Clump#

Assign a unique ID to each zone in the array passed in, whatever the current ID of that zone. Zones in the input array that have the same ID (belong to the same zone) will have different IDs in the result of clump.

result = clump(zone, connectivity)

The connectivity argument determines whether cells touching each other by the corners (diagonal connectivity) are considered connected to each other. Otherwise only cells that share a border (nondiagonal) are considered connected to each other.

The algorithm has three main steps:

  1. Solve the clump locally, for each partition (concurrent, on worker localities)

  2. Create reclass table per partition, for translating local clump IDs determined in the first step to global clump IDs (serial, on root locality)

  3. Reclass local clump IDs to global clump IDs, for each partition, using reclass tables determined in second step (concurrent, on worker localities)

The first two steps make use of the flood fill algorithm.

Solve clump locally#

For each input zone partition, once this partition is available, a task is created that solves the clump algorithm for that partition, on the locality the partition is located in.

The task iterates over all cells for which no clump ID has been determined yet and calls the flood fill algorithm to start filling cells that belong to the same clump as the current cell’s zone. After this step, the local clump result is available. This result is stored in a new partition that will eventually be returned as the global result.

The task returns an object containing enough information for the next algorithmic step to continue:

  • The partition component client of the clump result

  • For each partition border (north, east, south, west) the input zone IDs and the local clump IDs just determined

  • Lookup table for mapping local clump IDs to global clump IDs. At this point, this lookup table is still empty.

The caller receives a future to the result object. At the call site these are aggregated into an array with per element a future to a result object.

Create reclass tables#

Once all result objects returned by the previous step are ready to be used, a task is created that fills the lookup table in each result object by the final version needed for the third and final step.

First the lookup table is initialized for the result object of each partition in turn, passing in the number of clump IDs seen so far. This will make all global clump IDs in all result objects globally unique. The problem left to solve is that clumps identified in multiple partitions may actually belong to the same clump. Even clumps identified in the same partition may actually belong to the same clump.

For this, we use two collections: one for storing current set of global clump IDs from different partitions that share the same final clump (global_clump_ids) and one for mapping the partition index and a local clump element to the index in global_clump_ids containing the collection of global clump IDs (global_clump_ids_by_local_clump_id).

All zone IDs for cells that border a partition and that are not part of the outer border of the array must be passed into the flood fill algorithm, along with zone IDs for cells at the other side of the partition border. After each call to flood fill, clumps that extend over the partition border must be identified and handled: for each participating partition the global clump ID must be added to global_clump_ids and its location to global_clump_ids_by_local_clump_id. Since cells from the same zone in a partition may have been assigned a different clump ID in the first algorithmic step, we need to explicitly iterate over all cells that belong to the clump result just obtained.

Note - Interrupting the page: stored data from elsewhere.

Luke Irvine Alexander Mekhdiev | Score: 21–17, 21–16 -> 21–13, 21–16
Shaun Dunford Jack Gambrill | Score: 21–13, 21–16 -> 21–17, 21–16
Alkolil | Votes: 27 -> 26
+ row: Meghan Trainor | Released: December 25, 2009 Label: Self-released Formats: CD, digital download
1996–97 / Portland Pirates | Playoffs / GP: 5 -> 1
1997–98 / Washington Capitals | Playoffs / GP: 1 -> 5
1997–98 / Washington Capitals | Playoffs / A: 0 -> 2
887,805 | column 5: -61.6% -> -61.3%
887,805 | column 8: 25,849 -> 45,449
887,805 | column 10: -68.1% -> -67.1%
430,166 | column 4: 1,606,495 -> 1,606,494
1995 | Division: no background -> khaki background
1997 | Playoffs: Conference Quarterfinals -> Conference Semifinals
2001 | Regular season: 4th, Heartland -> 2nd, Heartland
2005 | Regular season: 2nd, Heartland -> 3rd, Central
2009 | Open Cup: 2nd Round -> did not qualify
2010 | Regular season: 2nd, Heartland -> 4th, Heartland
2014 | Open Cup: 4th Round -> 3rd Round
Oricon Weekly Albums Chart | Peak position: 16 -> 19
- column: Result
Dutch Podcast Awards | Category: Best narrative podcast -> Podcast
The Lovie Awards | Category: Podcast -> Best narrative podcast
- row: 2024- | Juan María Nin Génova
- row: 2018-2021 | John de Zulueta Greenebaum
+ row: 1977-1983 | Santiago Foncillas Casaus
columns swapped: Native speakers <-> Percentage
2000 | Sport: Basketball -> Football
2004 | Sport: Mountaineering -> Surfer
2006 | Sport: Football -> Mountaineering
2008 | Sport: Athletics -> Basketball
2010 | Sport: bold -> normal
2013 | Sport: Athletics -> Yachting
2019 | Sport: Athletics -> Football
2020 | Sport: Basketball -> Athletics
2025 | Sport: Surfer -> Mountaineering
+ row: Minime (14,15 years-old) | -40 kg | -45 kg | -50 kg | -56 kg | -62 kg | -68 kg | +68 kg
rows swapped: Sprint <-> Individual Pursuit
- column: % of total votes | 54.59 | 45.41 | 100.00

As said, different local clumps identified in the first algorithmic step can actually belong to the same global clump. This can be the case for clumps identified within a single partition. There may be a local clump in a neighbouring partition that, once merged, connects these different local clumps into a single global clump. Some of these connections can only be identified once we have analyzed all border cells of all partitions. Two local clumps in the same partition may be connected by a path through multiple neighbouring partitions. Before we can continue we must update global_clump_ids and global_clump_ids_by_local_clump_id for this specific case. For this we must compare all global clump IDs in global_clump_ids with each other and merge the ones that intersect with each other. Global clump ID collections that intersect are part of the same global clump.

Note

This is actually the most expensive step of the whole algorithm and it executes on the root locality. Can we get rid of it?

Once done global_clump_ids and global_clump_ids_by_local_clump_id contain all information needed to update global clump IDs for local clumps that extend over partition borders.

For this, we iterate over all keys in the global_clump_ids_by_local_clump_id map and replace the associated global clump ID stored in the result object with the lowest global clump ID of the set of global clump IDs that must be merged. The total number of global clumps will decrease by this step and the range of clump IDs will not be consecutive anymore.

The caller receives a future to an array with updated lookup tables in the original result objects.

Reclass to global IDs#

Once all result objects updated in the previous step are ready, a new task is created for each partition, passing in the partition client object for the clump result and the lookup table for mapping local clump IDs to global clump IDs. Each of these tasks executes independently, in the locality containing the partition.

The caller receives the array with global clump result partitions that will be ready once all the previous steps have finished.

Flood fill#

Inspired by the “final, combined-scan-and-fill span filler algorithm described on Wikipedia.